Brent Reeves, general manager of Northland Center, said: “I was told they did not” sit on the man. Reeves said guards told him that the man, when asked to leave the mall, refused and “made fists and pumped up his muscles.”

I could go for the low hanging fruit and make a doughnut joke in regard to the security guards accused of sitting on the man, but I won’t. This story contains too much he-said-she-said to make heads or tails of what went on. But it does illustrate the fact that the information we receive is often not enough to make an educated guess of what happened.

Too often people, myself included, end up jumping to a conclusion based on initial reports.
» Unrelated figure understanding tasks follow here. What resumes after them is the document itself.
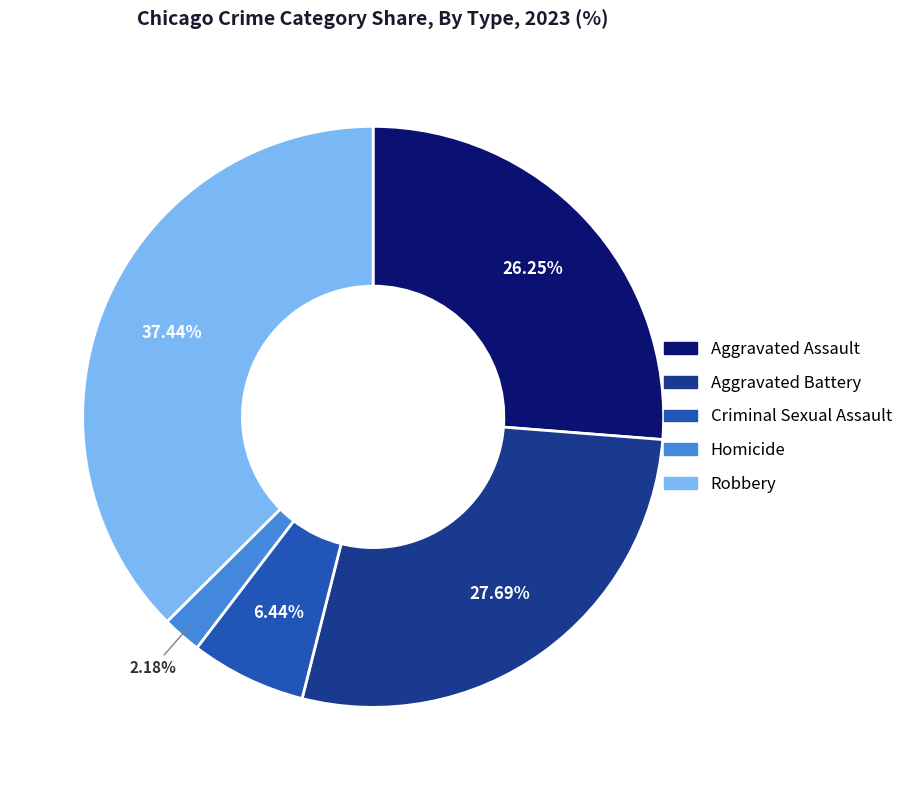

How many segments does this pie chart have?

5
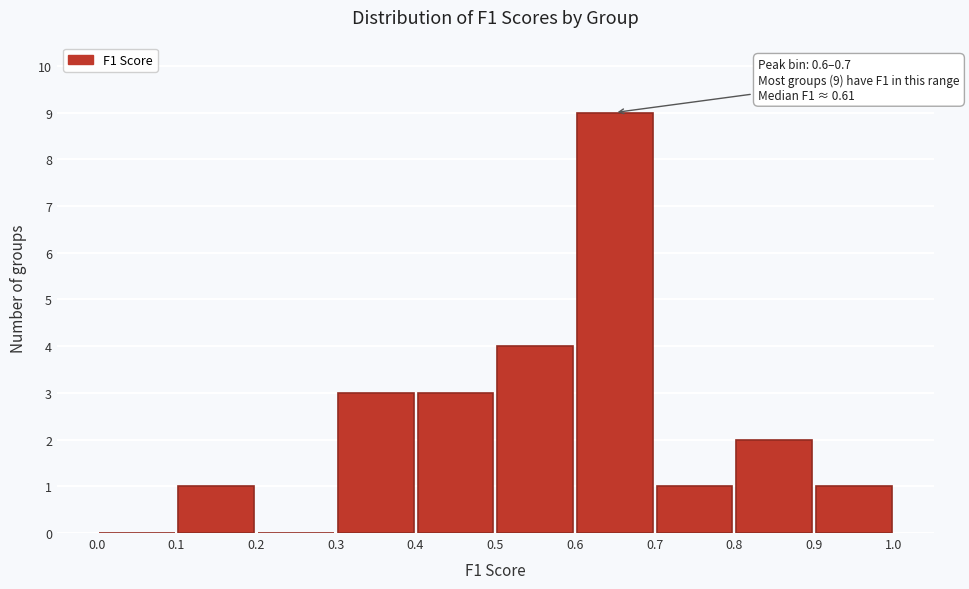

Over which range of the x-axis is the bar tallest?

0.6 to 0.7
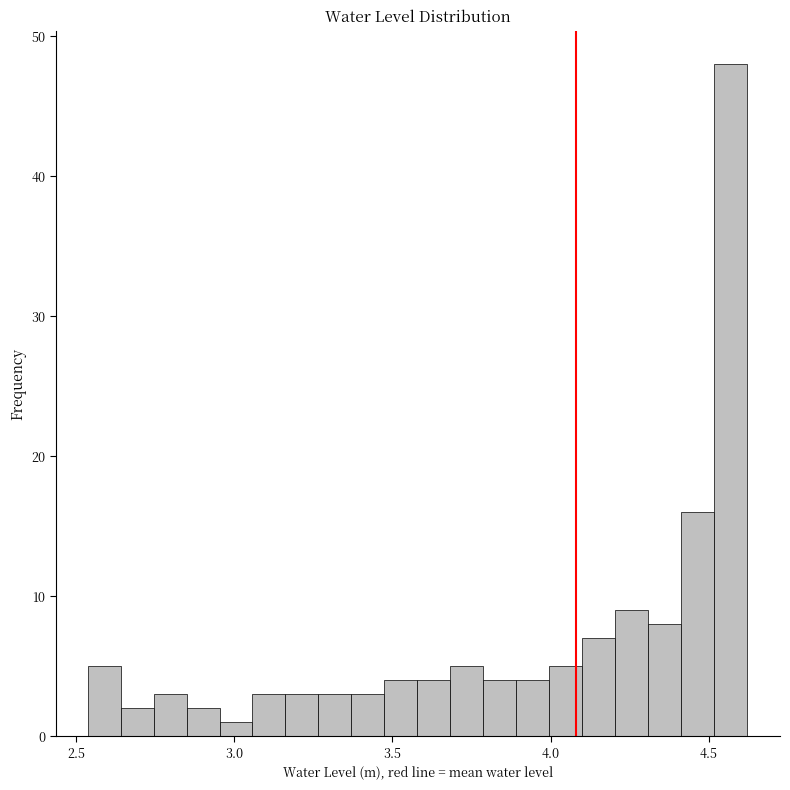

Read against the x-axis, roughly where is the centre of the tallest bar?

4.55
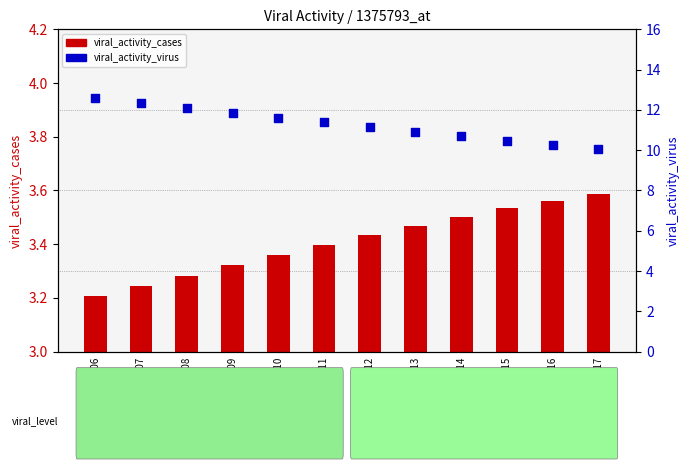

What is the total value across all series at 2020-07-17?

13.6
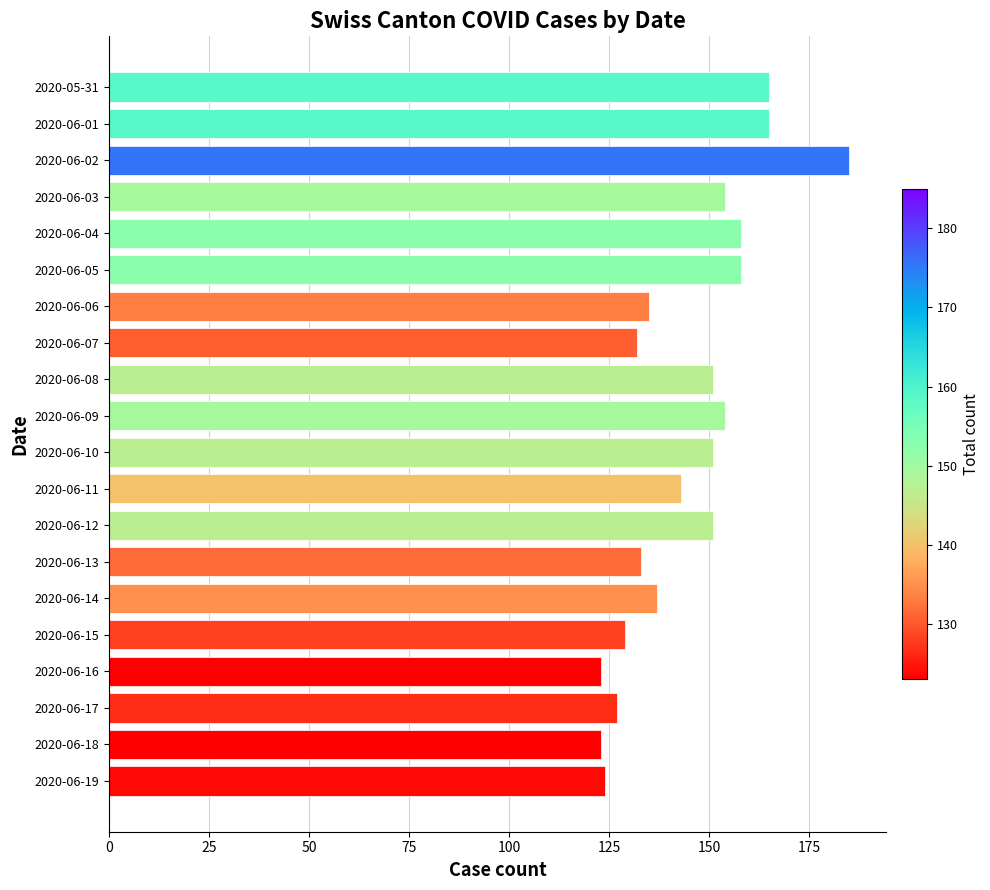

What is the change in value from 2020-06-05 to 2020-06-08?

-7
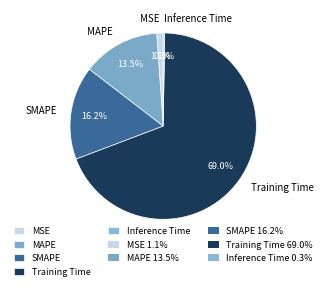

How much of the chart is everything except MAPE?

86.5%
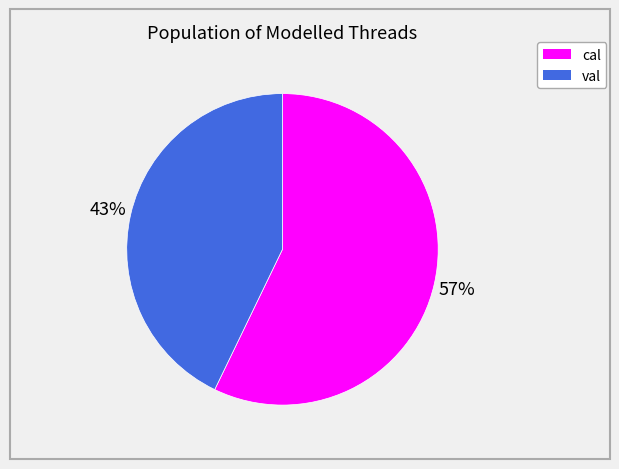

To the nearest percent, what is the combined percentage of cal and val?

100%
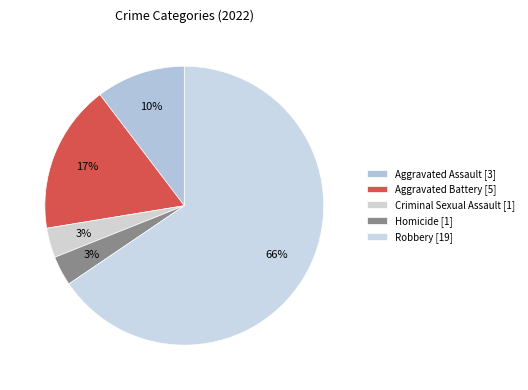

Which has a higher value, Criminal Sexual Assault or Aggravated Battery?

Aggravated Battery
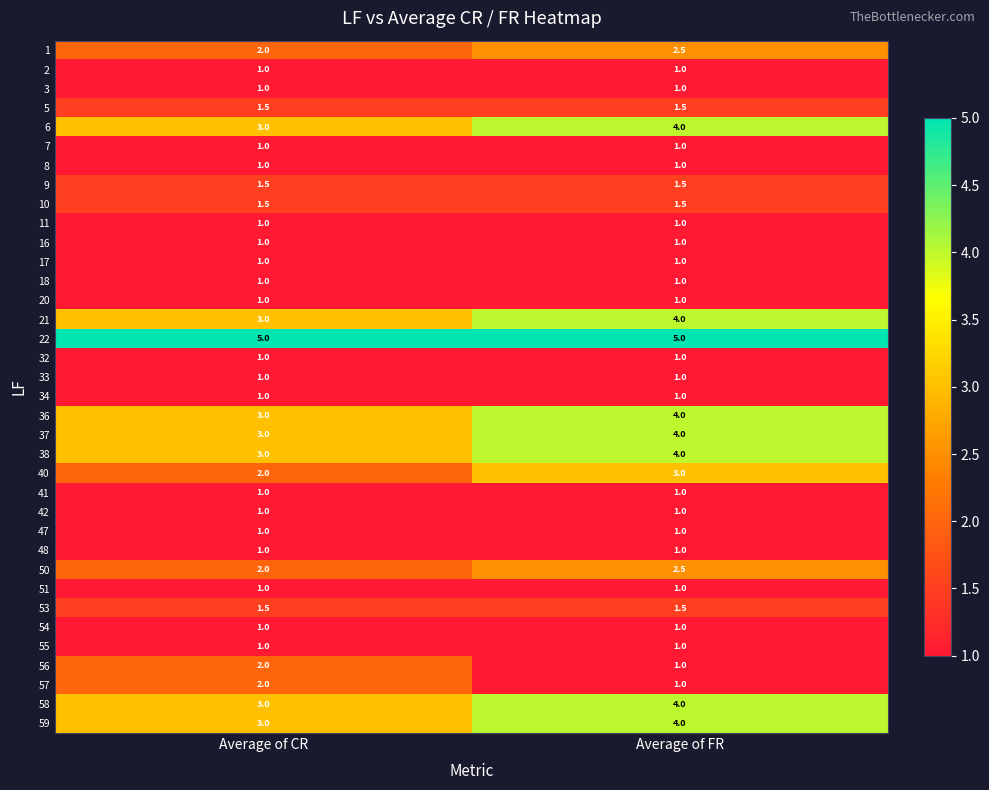

At which label is 56 closest to 1?

Average of FR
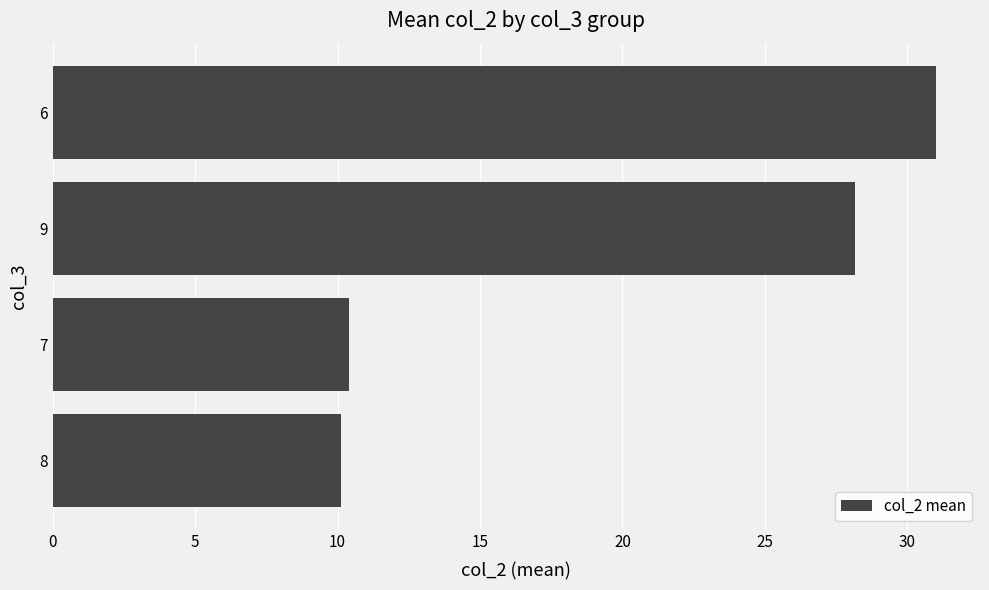

True or false: the data shows 10.4 at 7.

True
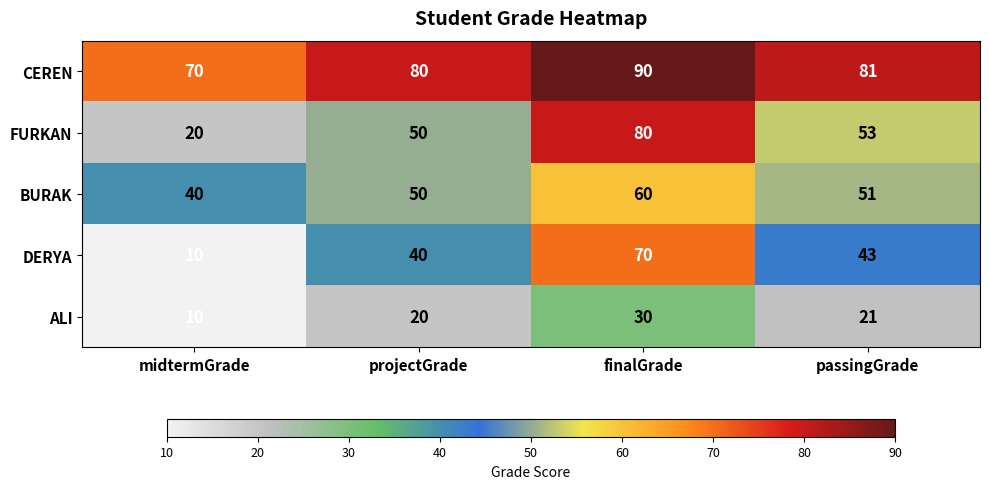

Is the value of FURKAN at midtermGrade greater than the value of CEREN at finalGrade?

No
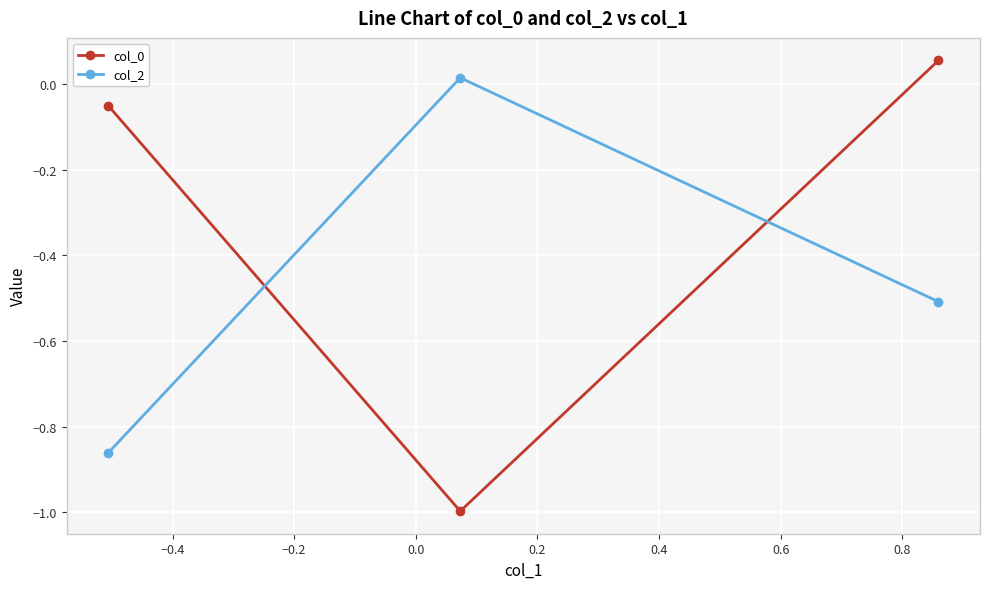

What is the minimum value shown in the chart?

-1.0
It’s a hard habit to break because speculating on what occurred is a fun exercise in deductive logic. But we must remember to separate exercises in logic from judgements. Based on the comments I’ve read the two prevailing sides appear to be those who are generally anti-cop and those who are generally pro-cop. Predictably the anti-cop crowd wants the security guards’ heads while the pro-cop crowd want the guards absolved of any wrongdoing. Neither side knows what actually went down though.

This is a similar outcome to the George Zimmerman incident. Initial reports made Zimmerman look guilty as Hell. As more evidence came to light Zimmerman’s guilt was no longer a sure thing. But the two sides that had developed, the pro-Zimmerman side and the anti-Zimmerman side, seemed willing to either ignore the new evidence or to perform a great deal of mental gymnastics to twist the evidence to support their belief. This is now how judgements are supposed to be made.

Remember, if you make a judgement be willing to modify it as more evidence comes to light. Try to avoid making judgements when you weren’t involved in a situation. Failing to do so leads to rather nasty polarization that makes civil discussion almost impossible.